* Passage for review *
However, one major uncertainty in the observation of red supergiants is that the position of the photo-center – i.e. the center of light – does not coincide with the barycenter of the star and changes as the convective pattern evolves with time. A theoretical approach is necessary to quantify these motions, based on three-dimensional, hydrodynamic simulations of the gas motion in the atmospheric layers of stars, coupled with radiation. These models simulate the whole envelope of the star over time.
“The synthetic maps show extremely irregular surfaces, where the largest structures evolve on timescales of months or even years, while smaller structures evolve over the course of several weeks,” remarks Andrea Chiavassa of the Laboratoire Lagrange, the Exzellenzcluster ORIGINS, and the Max Planck Institute for Astrophysics, who led the study. “This means that the position of the star is expected to change as a function of time.”
The team calculated the displacement of the photo-center in the simulations and compared it with the measurement uncertainty of stars in χ Perseus, a nearby, young stellar cluster in the EDR 3 data release of the Gaia mission. Gaia is an astrometric, photometric, and spectroscopic space-borne mission that is performing a survey of a large part of the Milky Way. The Perseus stellar cluster is well-studied and contains a relatively large population of red supergiants as well as other stars. “We found that the position uncertainties of red supergiants are much larger than for other stars. This confirms that their surface structures change dramatically with time as predicted by our calculations”, explains Rolf Kudritzki, co-author of the study from the Munich University Observatory and the Institute for Astronomy, Hawaii.

* Extracted records *
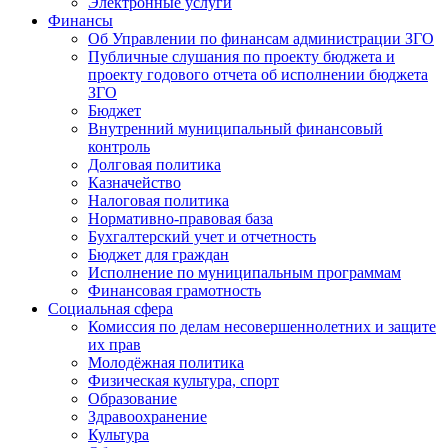
Электронные услуги
Финансы
Об Управлении по финансам администрации ЗГО
Публичные слушания по проекту бюджета и
проекту годового отчета об исполнении бюджета
ЗГО
Бюджет
Внутренний муниципальный финансовый
контроль
Долговая политика
Казначейство
Налоговая политика
Нормативно-правовая база
Бухгалтерский учет и отчетность
Бюджет для граждан
Исполнение по муниципальным программам
Финансовая грамотность
Социальная сфера
Комиссия по делам несовершеннолетних и защите
их прав
Молодёжная политика
Физическая культура, спорт
Образование
Здравоохранение
Культура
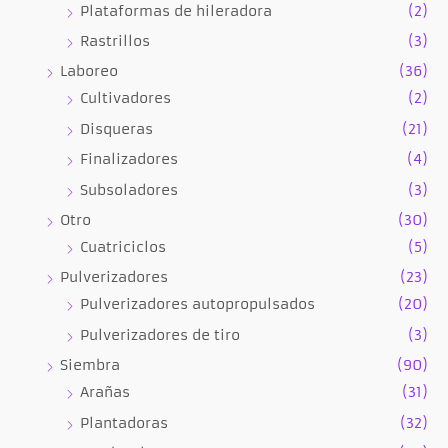
Plataformas de hileradora
(2)
Rastrillos
(3)
Laboreo
(36)
Cultivadores
(2)
Disqueras
(21)
Finalizadores
(4)
Subsoladores
(3)
Otro
(30)
Cuatriciclos
(5)
Pulverizadores
(23)
Pulverizadores autopropulsados
(20)
Pulverizadores de tiro
(3)
Siembra
(90)
Arañas
(31)
Plantadoras
(32)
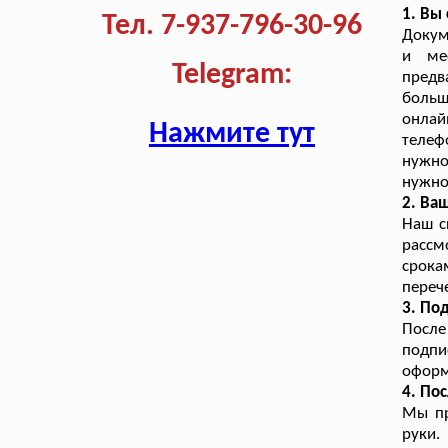
1. Вы
Тел. 7-937-796-30-96
Докум
и ме
Telegram:
предв
больш
онлай
Нажмите тут
телеф
нужно
нужно
2. Ва
Наш с
рассм
срока
переч
3. По
После
подпи
оформ
4. По
Мы пр
руки.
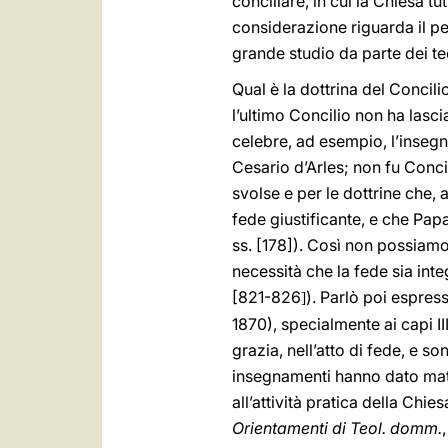
conciliare, in cui la Chiesa t
considerazione riguarda il pe
grande studio da parte dei te
Qual è la dottrina del Conci
l’ultimo Concilio non ha lasci
celebre, ad esempio, l’insegn
Cesario d’Arles; non fu Conci
svolse e per le dottrine che, 
fede giustificante, e che Pap
ss. [178]). Così non possiamo
necessità che la fede sia integ
[821-826
). Parlò poi espres
]
1870), specialmente ai capi II
grazia, nell’atto di fede, e son
insegnamenti hanno dato materi
all’attività pratica della Chies
Orientamenti di Teol. domm.
,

* Requirement 1 *
Answer these about the passage on red supergiants:
(a) What is the photo-center of a star?
(b) Over what period do the smaller structures in the synthetic maps evolve?
(c) In which stellar cluster were the measurement uncertainties of stars compared with the simulated photo-center displacement?
* Requirement 2 *
Print the stretch of the passage on red supergiants from "However, one major" through "star over time.".

* Exercise answer 1 *
(a) The center of light.
(b) Several weeks.
(c) χ Perseus.

* Exercise answer 2 *
However, one major uncertainty in the observation of red supergiants is that the position of the photo-center – i.e. the center of light – does not coincide with the barycenter of the star and changes as the convective pattern evolves with time. A theoretical approach is necessary to quantify these motions, based on three-dimensional, hydrodynamic simulations of the gas motion in the atmospheric layers of stars, coupled with radiation. These models simulate the whole envelope of the star over time.